> **Your instructions**
Please gather every line in the material below that contains the string "West", and copy each of those lines in full. Case counts: match only that exact capitalization.

[Dataset entries]
========

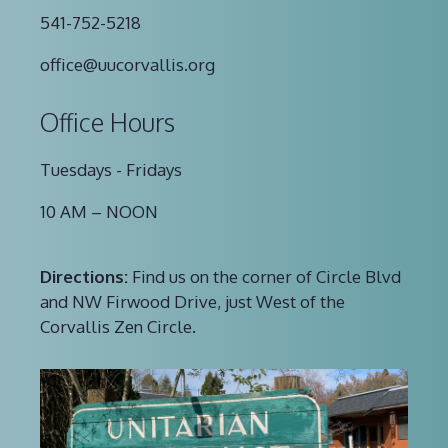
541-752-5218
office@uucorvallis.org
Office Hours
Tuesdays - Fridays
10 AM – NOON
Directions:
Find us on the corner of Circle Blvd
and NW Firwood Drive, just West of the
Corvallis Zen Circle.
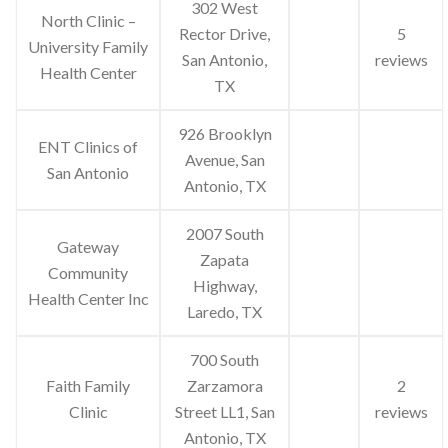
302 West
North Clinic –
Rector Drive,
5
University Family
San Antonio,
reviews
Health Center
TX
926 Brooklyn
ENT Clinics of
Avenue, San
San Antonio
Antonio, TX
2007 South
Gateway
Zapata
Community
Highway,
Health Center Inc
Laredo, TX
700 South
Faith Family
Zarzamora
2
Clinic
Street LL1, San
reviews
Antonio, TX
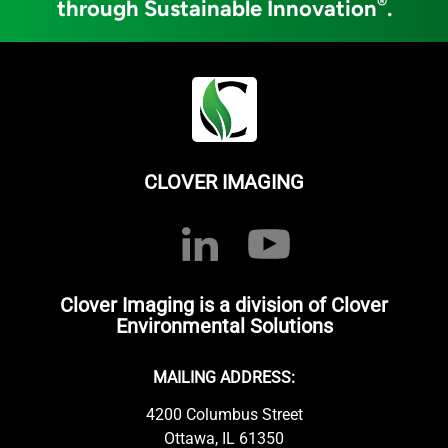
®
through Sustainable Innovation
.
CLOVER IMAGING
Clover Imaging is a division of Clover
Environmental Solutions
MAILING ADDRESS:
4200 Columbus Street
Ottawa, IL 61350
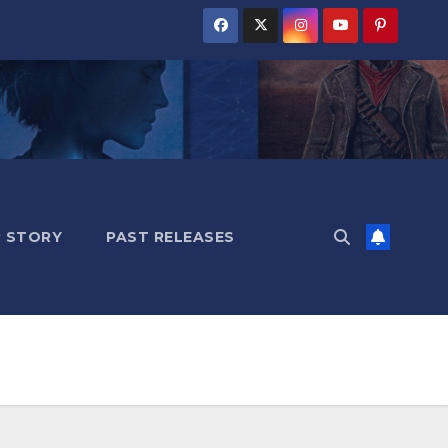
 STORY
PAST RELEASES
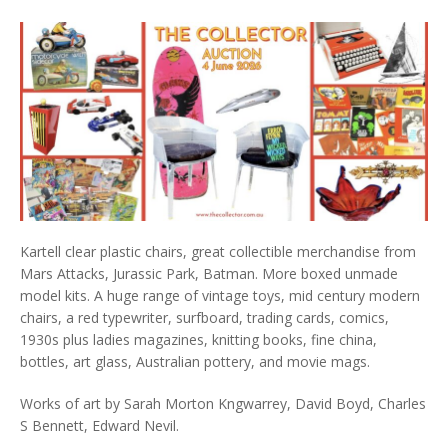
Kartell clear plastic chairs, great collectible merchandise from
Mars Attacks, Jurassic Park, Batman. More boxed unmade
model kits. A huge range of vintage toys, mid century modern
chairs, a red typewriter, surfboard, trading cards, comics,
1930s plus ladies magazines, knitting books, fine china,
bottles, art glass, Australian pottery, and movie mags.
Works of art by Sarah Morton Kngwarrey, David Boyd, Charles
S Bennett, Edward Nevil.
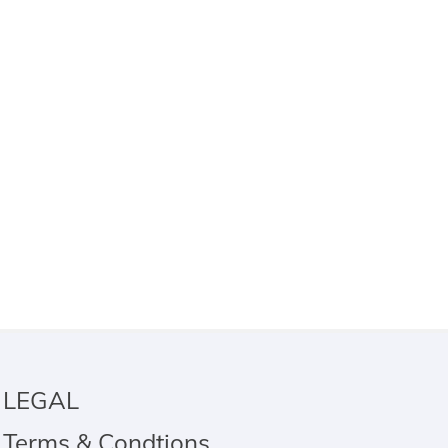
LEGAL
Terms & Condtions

========

> **Completed exercise**
and NW Firwood Drive, just West of the
302 West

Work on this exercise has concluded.